If any of the alerts are detected in the environment, the response team should determine the depth of the Kill Chain, collect artifacts, and answer the following questions:
Was the installation successful?
Is Command & Control (C2) successful?
Are there observations of Actions on Objectives (AOO)?
What was the infection vector?
Once it has been determined how deep the intrusion goes, containment, eradication, and recovery should begin. After recovery, lessons learned should drive additional courses of action (COAs) to thwart the threat should it return, such as implementing additional security controls. As always, please follow your organization's response plan and evidence retention policies. We also recommend leveraging NIST SP 800-61 Rev. 2.
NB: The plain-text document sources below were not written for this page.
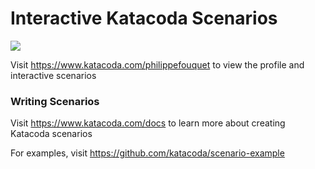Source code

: # Interactive Katacoda Scenarios

[![](http://shields.katacoda.com/katacoda/philippefouquet/count.svg)](https://www.katacoda.com/philippefouquet "Get your profile on Katacoda.com")

Visit https://www.katacoda.com/philippefouquet to view the profile and interactive scenarios

### Writing Scenarios
Visit https://www.katacoda.com/docs to learn more about creating Katacoda scenarios

For examples, visit https://github.com/katacoda/scenario-example
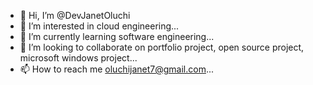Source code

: - 👋 Hi, I’m @DevJanetOluchi
- 👀 I’m interested in cloud engineering...
- 🌱 I’m currently learning software engineering...
- 💞️ I’m looking to collaborate on portfolio project, open source project, microsoft windows project...
- 📫 How to reach me oluchijanet7@gmail.com...

<!---
DevJanetOluchi/DevJanetOluchi is a ✨ special ✨ repository because its `README.md` (this file) appears on your GitHub profile.
You can click the Preview link to take a look at your changes.
--->
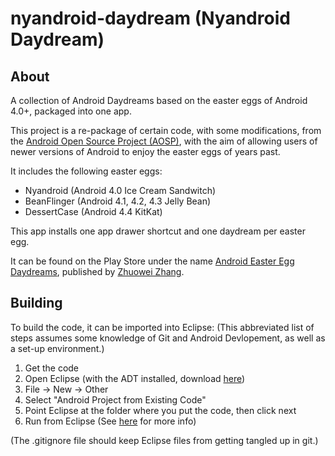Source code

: nyandroid-daydream (Nyandroid Daydream)
=======================================

About
------
A collection of Android Daydreams based on the easter eggs of Android 4.0+, packaged into one app.

This project is a re-package of certain code, with some modifications,
from the [Android Open Source Project (AOSP)][AOSP], with the aim of allowing users of newer
versions of Android to enjoy the easter eggs of years past.

[AOSP]: https://android.googlesource.com

It includes the following easter eggs:

* Nyandroid (Android 4.0 Ice Cream Sandwitch)
* BeanFlinger (Android 4.1, 4.2, 4.3 Jelly Bean)
* DessertCase (Android 4.4 KitKat)

This app installs one app drawer shortcut and one daydream per easter egg.

It can be found on the Play Store under the name [Android Easter Egg Daydreams][applink],
published by [Zhuowei Zhang][].

[applink]: https://play.google.com/store/apps/details?id=net.zhuoweizhang.nyandroid
[Zhuowei Zhang]: https://github.com/zhuowei

Building
--------
To build the code, it can be imported into Eclipse:
(This abbreviated list of steps assumes some knowledge of Git and Android Devlopement, as well as a set-up environment.)

1. Get the code
2. Open Eclipse (with the ADT installed, download [here][SDK_Bundle])
3. File -> New -> Other
4. Select "Android Project from Existing Code"
5. Point Eclipse at the folder where you put the code, then click next
6. Run from Eclipse (See [here][BuildAndRun] for more info)

(The .gitignore file should keep Eclipse files from getting tangled up in git.)

[SDK_Bundle]: https://developer.android.com/
[BuildAndRun]: https://developer.android.com/tools/building/building-eclipse.html#RunningOnDeviceEclipse
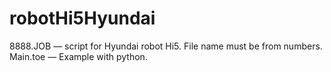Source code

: ﻿# robotHi5Hyundai
 
 8888.JOB — script for Hyundai robot Hi5. File name must be from numbers.
 Main.toe — Example with python.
Our internal purple team took the cyber threat intelligence from The DFIR Report, extracted the procedures mapped to ATT&CK, built and shared an adversary emulation plan, emulated the attack, and covered multiple detection opportunities. This was a multi-stage attack with 3 different threat actors working together to gain initial access, propagate through the environment, and leverage the Diavol ransomware for double extortion. We would like to thank The DFIR Report for the detailed reporting. The procedure-level ATT&CK mapping and plan is available on this Google Sheet if you would like to take a look at the entire multi-stage attack planning phase. Lastly, manual and automated emulationation steps are available to the community on GitHub.
Authors: Jorge Orchilles, Chris Peacock, Nathali Cano
This Threat Thursday post discusses active research by SCYTHE and other cited third parties into an ongoing threat. The information in this post should be considered preliminary and may be updated as research continues. This information is provided “as-is” without any warranty or condition of any kind, either express or implied.